TASK PROMPT ▸ Arrange the part of the material that opens with the line containing "genus: Vespula" and closes with the line containing "common name: Big blue lilyturf", both ends included, as a JSON list of strings with one string per line and blank lines left out.

MATERIAL ▸
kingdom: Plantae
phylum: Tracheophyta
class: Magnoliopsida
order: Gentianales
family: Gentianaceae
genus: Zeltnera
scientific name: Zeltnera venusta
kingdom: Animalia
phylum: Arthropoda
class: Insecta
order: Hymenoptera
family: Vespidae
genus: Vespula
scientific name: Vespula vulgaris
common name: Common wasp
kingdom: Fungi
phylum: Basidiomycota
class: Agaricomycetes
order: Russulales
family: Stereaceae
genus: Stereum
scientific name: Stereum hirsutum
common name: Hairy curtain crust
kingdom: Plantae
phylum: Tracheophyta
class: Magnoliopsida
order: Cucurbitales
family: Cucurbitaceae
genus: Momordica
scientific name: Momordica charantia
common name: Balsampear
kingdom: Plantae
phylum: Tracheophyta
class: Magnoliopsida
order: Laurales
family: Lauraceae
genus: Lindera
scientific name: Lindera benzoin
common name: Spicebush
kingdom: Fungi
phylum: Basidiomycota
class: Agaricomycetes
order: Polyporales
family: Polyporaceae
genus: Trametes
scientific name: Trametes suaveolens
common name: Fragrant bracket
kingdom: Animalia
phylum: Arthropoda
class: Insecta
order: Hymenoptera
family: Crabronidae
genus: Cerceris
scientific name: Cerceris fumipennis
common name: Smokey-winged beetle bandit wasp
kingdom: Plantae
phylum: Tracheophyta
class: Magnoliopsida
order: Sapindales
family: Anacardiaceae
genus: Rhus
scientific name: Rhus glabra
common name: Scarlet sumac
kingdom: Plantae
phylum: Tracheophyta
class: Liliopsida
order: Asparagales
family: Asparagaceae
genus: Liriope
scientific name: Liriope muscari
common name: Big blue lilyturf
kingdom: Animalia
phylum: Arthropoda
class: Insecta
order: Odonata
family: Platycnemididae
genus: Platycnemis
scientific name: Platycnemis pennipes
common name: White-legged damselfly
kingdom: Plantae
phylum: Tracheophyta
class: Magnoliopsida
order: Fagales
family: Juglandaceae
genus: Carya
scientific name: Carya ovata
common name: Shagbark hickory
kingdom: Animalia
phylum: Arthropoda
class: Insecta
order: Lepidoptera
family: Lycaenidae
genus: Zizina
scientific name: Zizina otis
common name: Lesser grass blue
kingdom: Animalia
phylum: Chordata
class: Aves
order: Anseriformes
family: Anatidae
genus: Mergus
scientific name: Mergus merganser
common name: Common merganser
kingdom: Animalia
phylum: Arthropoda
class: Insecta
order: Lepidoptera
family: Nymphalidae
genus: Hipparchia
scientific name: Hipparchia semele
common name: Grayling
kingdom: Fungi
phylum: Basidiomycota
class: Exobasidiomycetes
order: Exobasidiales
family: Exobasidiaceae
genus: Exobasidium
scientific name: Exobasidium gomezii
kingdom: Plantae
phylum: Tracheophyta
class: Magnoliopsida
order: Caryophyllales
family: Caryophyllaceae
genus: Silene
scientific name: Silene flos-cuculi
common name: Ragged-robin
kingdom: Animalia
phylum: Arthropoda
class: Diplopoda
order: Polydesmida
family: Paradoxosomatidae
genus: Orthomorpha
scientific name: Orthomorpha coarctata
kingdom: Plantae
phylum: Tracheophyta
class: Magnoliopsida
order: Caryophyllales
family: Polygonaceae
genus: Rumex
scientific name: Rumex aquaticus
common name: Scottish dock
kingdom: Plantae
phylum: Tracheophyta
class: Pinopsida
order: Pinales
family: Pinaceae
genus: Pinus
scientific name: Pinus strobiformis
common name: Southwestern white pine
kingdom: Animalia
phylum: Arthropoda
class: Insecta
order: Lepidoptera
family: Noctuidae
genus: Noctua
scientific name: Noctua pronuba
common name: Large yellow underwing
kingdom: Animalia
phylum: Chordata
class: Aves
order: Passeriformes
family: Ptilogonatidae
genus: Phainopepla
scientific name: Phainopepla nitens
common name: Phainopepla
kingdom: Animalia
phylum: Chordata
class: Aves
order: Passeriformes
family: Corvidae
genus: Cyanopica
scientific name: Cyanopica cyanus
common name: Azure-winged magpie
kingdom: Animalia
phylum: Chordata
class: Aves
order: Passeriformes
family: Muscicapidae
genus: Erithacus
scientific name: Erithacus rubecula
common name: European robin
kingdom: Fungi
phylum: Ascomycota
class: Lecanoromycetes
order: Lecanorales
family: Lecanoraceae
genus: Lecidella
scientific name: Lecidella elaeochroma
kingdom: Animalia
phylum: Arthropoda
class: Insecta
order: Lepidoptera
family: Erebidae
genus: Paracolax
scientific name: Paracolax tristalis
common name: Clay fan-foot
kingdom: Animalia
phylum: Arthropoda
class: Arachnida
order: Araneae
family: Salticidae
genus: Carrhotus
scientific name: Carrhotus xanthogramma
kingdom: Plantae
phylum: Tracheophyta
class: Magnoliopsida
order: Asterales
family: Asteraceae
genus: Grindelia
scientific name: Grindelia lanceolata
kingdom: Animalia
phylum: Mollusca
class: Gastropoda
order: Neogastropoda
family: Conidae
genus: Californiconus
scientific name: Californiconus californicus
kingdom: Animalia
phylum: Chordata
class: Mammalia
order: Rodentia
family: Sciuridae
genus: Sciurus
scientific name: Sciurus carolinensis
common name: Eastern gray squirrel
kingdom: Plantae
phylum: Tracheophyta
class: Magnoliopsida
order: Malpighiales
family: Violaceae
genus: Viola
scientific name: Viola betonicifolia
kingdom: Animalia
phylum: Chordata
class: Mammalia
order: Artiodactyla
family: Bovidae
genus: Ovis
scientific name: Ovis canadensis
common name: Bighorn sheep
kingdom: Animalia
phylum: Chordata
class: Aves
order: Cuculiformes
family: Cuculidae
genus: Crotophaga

ANSWER TO THE EXERCISE ▸
[
  "genus: Vespula",
  "scientific name: Vespula vulgaris",
  "common name: Common wasp",
  "kingdom: Fungi",
  "phylum: Basidiomycota",
  "class: Agaricomycetes",
  "order: Russulales",
  "family: Stereaceae",
  "genus: Stereum",
  "scientific name: Stereum hirsutum",
  "common name: Hairy curtain crust",
  "kingdom: Plantae",
  "phylum: Tracheophyta",
  "class: Magnoliopsida",
  "order: Cucurbitales",
  "family: Cucurbitaceae",
  "genus: Momordica",
  "scientific name: Momordica charantia",
  "common name: Balsampear",
  "kingdom: Plantae",
  "phylum: Tracheophyta",
  "class: Magnoliopsida",
  "order: Laurales",
  "family: Lauraceae",
  "genus: Lindera",
  "scientific name: Lindera benzoin",
  "common name: Spicebush",
  "kingdom: Fungi",
  "phylum: Basidiomycota",
  "class: Agaricomycetes",
  "order: Polyporales",
  "family: Polyporaceae",
  "genus: Trametes",
  "scientific name: Trametes suaveolens",
  "common name: Fragrant bracket",
  "kingdom: Animalia",
  "phylum: Arthropoda",
  "class: Insecta",
  "order: Hymenoptera",
  "family: Crabronidae",
  "genus: Cerceris",
  "scientific name: Cerceris fumipennis",
  "common name: Smokey-winged beetle bandit wasp",
  "kingdom: Plantae",
  "phylum: Tracheophyta",
  "class: Magnoliopsida",
  "order: Sapindales",
  "family: Anacardiaceae",
  "genus: Rhus",
  "scientific name: Rhus glabra",
  "common name: Scarlet sumac",
  "kingdom: Plantae",
  "phylum: Tracheophyta",
  "class: Liliopsida",
  "order: Asparagales",
  "family: Asparagaceae",
  "genus: Liriope",
  "scientific name: Liriope muscari",
  "common name: Big blue lilyturf"
]